**INSTRUCTIONS**
[1] Answer these questions using the passage below about Airbnb in Rovaniemi:
(a) What did the protesters' signs read?
(b) How many nights at the peak rate cover Tuomas Alaoja's mortgage and other monthly expenses?
(c) How many students does Rovaniemi have?
[2] From the passage below about Airbnb in Rovaniemi, list every problem Taina Torvela says tourist renters have caused in her apartment building.

** GIVEN PASSAGE follows **

Where all these people stay is becoming an issue. Taina Torvela, a retired advertising executive, has been leading the charge against what she sees as Airbnb’s abuses in the city. Years ago, she did marketing for the Christmas Land project, which promoted Santa’s roots in Lapland, but now she says it has grown “too commercial”. We sat in the basement of her four-storey apartment building at a table she had laid with cookies and cranberry juice.
Torvela said tourists renting apartments had spoiled the feeling of community and shaken the sense of safety in her building, which houses many families and retirees. Strangers stomp around at all hours, sometimes ringing the wrong doorbells. They buttonhole people in the hallways to ask about grocery stores and sightseeing. In one unit, there was a serious kitchen fire and, in another, prostitutes.
“It’s out of control,” she said.
Torvela and others are pushing for tighter regulation that will cut down on commercial Airbnb use in residential buildings like hers. The Finnish Government and municipalities like Rovaniemi are considering several proposals.
“I really love Santa Claus, too,” she told me. “But do you know the real story? He’s actually living in a very secret place, with no way for people to get there.”
She threw her head back and laughed.

While we were talking, a stocky young man walked in and motioned to me. He started to tell me there was another side to this. Torvela stood up, bristling, and stepped toward the guy.
“Go out,” she said.
The guy backed off but later helped connect me with Tuomas Alaoja, who grew up in Rovaniemi and now manages several Airbnbs. He also rents out his own apartment, crashing with his parents when he does. During the tourist season, he can get €500 ($960) a night for his one-bedroom unit. Three nights at that rate cover his mortgage and other expenses for the month.
“I already have bookings for next year,” he told me.
The numbers are so good that investors are scooping up Rovaniemi’s limited housing stock to convert into Airbnbs. The city now has about as many beds through Airbnb and other rental sites as it does through its handful of big hotels. That means Airbnb keeps the local tourism machine chugging – whether the locals like it or not.
This tension between short-term renters and permanent residents is bubbling up all over the world, in hot spots like Venice, Italy; Bali and Machu Picchu. The surge of post-pandemic tourism is changing the character of these places, making them less pleasant and more expensive for those who live there. In Barcelona, Spain, locals are attacking tourists with squirt guns.
That’s what I kept hearing in Rovaniemi, from Torvela and many others: We don’t want to be Barcelona.
In mid-March, Torvela, dressed in a red overcoat and fuzzy boots, led about 70 protesters crunching along Rovaniemi’s snowy streets and hoisting signs that read “Dear Santa, I Want a Home”. The demonstration ended at the Santa Claus Hotel, one of the city’s more venerable establishments.
Tähtivaara, the student, spoke at a meeting afterward. She was balanced. She said tourism was important to Rovaniemi and brought in jobs.
But she was concerned about the housing crunch for students. Rovaniemi is a college town, with two universities and more than 10,000 students. Rents had doubled in the past few years, and even students fortunate enough to find a place near campus were sometimes kicked out during the tourist season. Tähtivaara was recently elected chair of the student union of the University of Lapland, so she had collected a lot of complaints.
“Tourism isn’t bad, and short-term rental isn’t bad,” she said. “It’s just the growth has to be controlled.”

** End of GIVEN PASSAGE **
** DATASET CONTENT follows **

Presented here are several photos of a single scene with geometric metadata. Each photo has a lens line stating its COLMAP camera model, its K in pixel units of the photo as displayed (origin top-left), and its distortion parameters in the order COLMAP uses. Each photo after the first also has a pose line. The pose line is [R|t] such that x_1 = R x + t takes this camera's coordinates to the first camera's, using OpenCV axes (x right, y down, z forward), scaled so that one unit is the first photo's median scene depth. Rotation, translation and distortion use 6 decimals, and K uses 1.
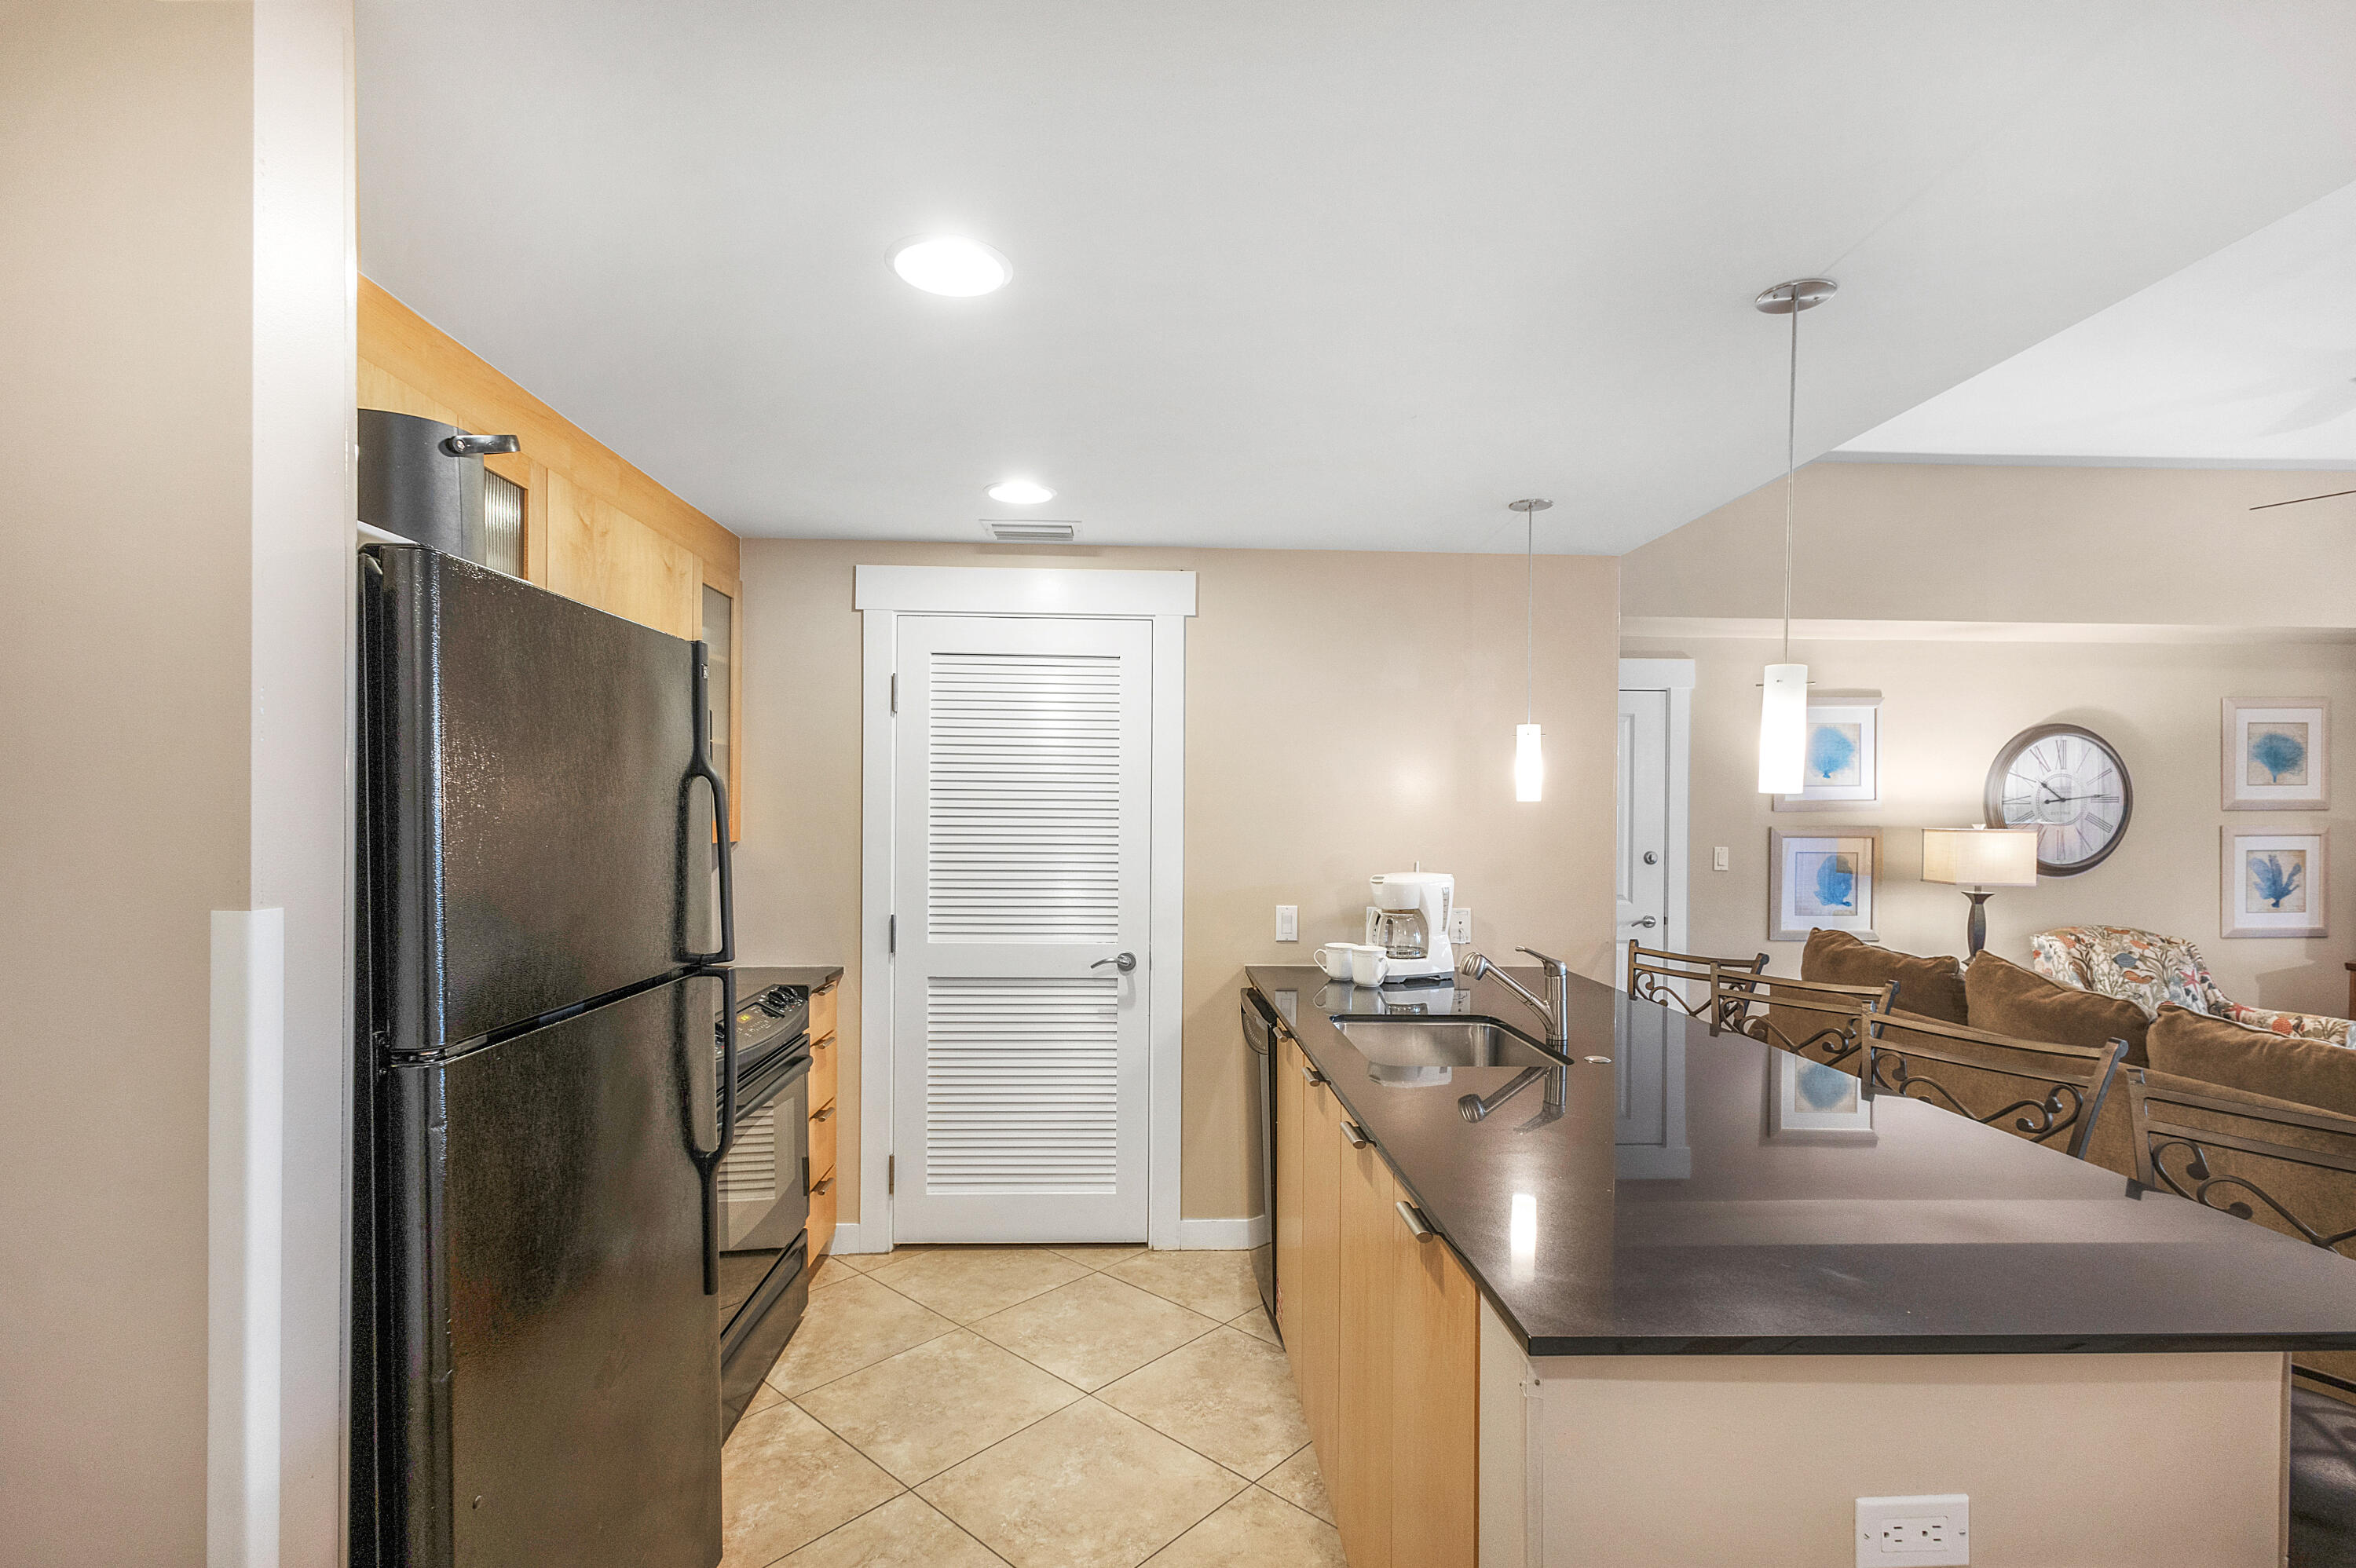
lens RADIAL K [[1116.9, 0, 1170.0], [0, 1116.9, 805.7], [0, 0, 1]] dist [0.004708, -0.000443]
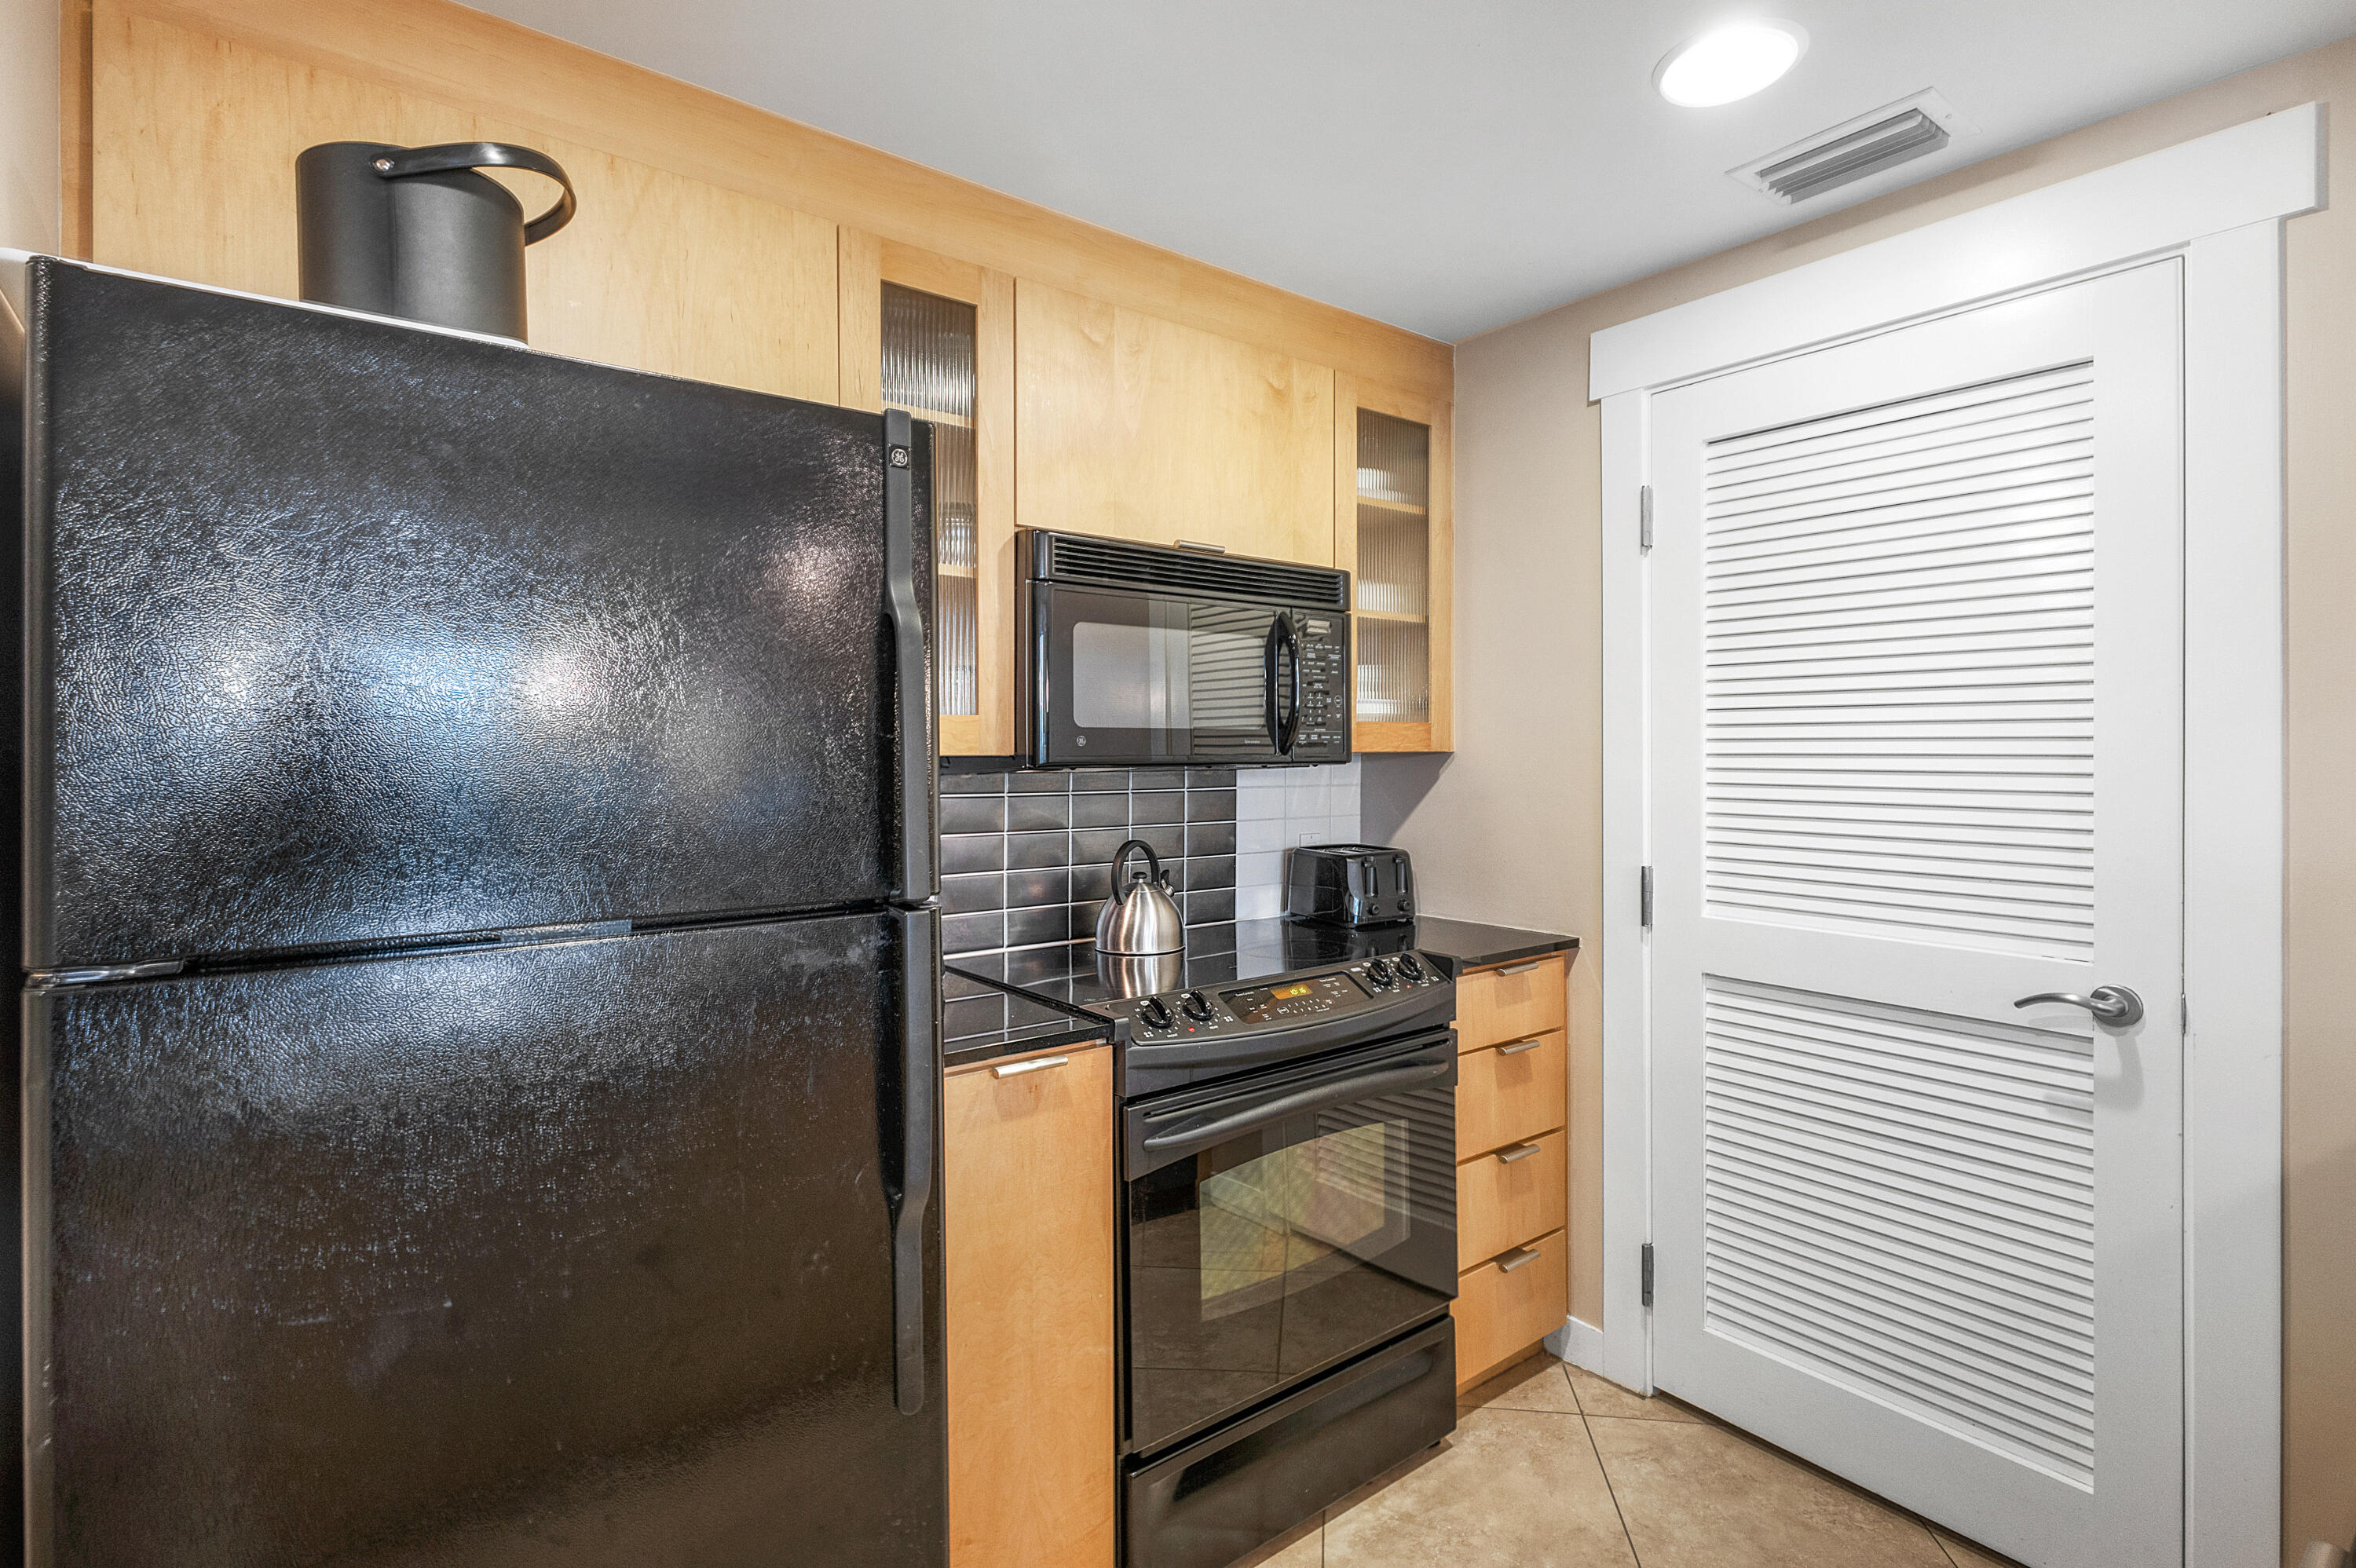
lens RADIAL K [[1116.9, 0, 1194.8], [0, 1116.9, 748.1], [0, 0, 1]] dist [0.004708, -0.000443]
pose [[0.581963, -0.008408, -0.813172, 0.118440], [0.006388, 0.999963, -0.005768, 0.031850], [0.813190, -0.001838, 0.581995, 0.414615]]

** End of DATASET CONTENT **

**ANSWERS FOR THE EXERCISE**
[1]
(a) "Dear Santa, I Want a Home"
(b) Three nights
(c) More than 10,000

[2]
- Strangers stomp around at all hours.
- They sometimes ring the wrong doorbells.
- They buttonhole people in the hallways to ask about grocery stores and sightseeing.
- There was a serious kitchen fire in one unit.
- There were prostitutes in another unit.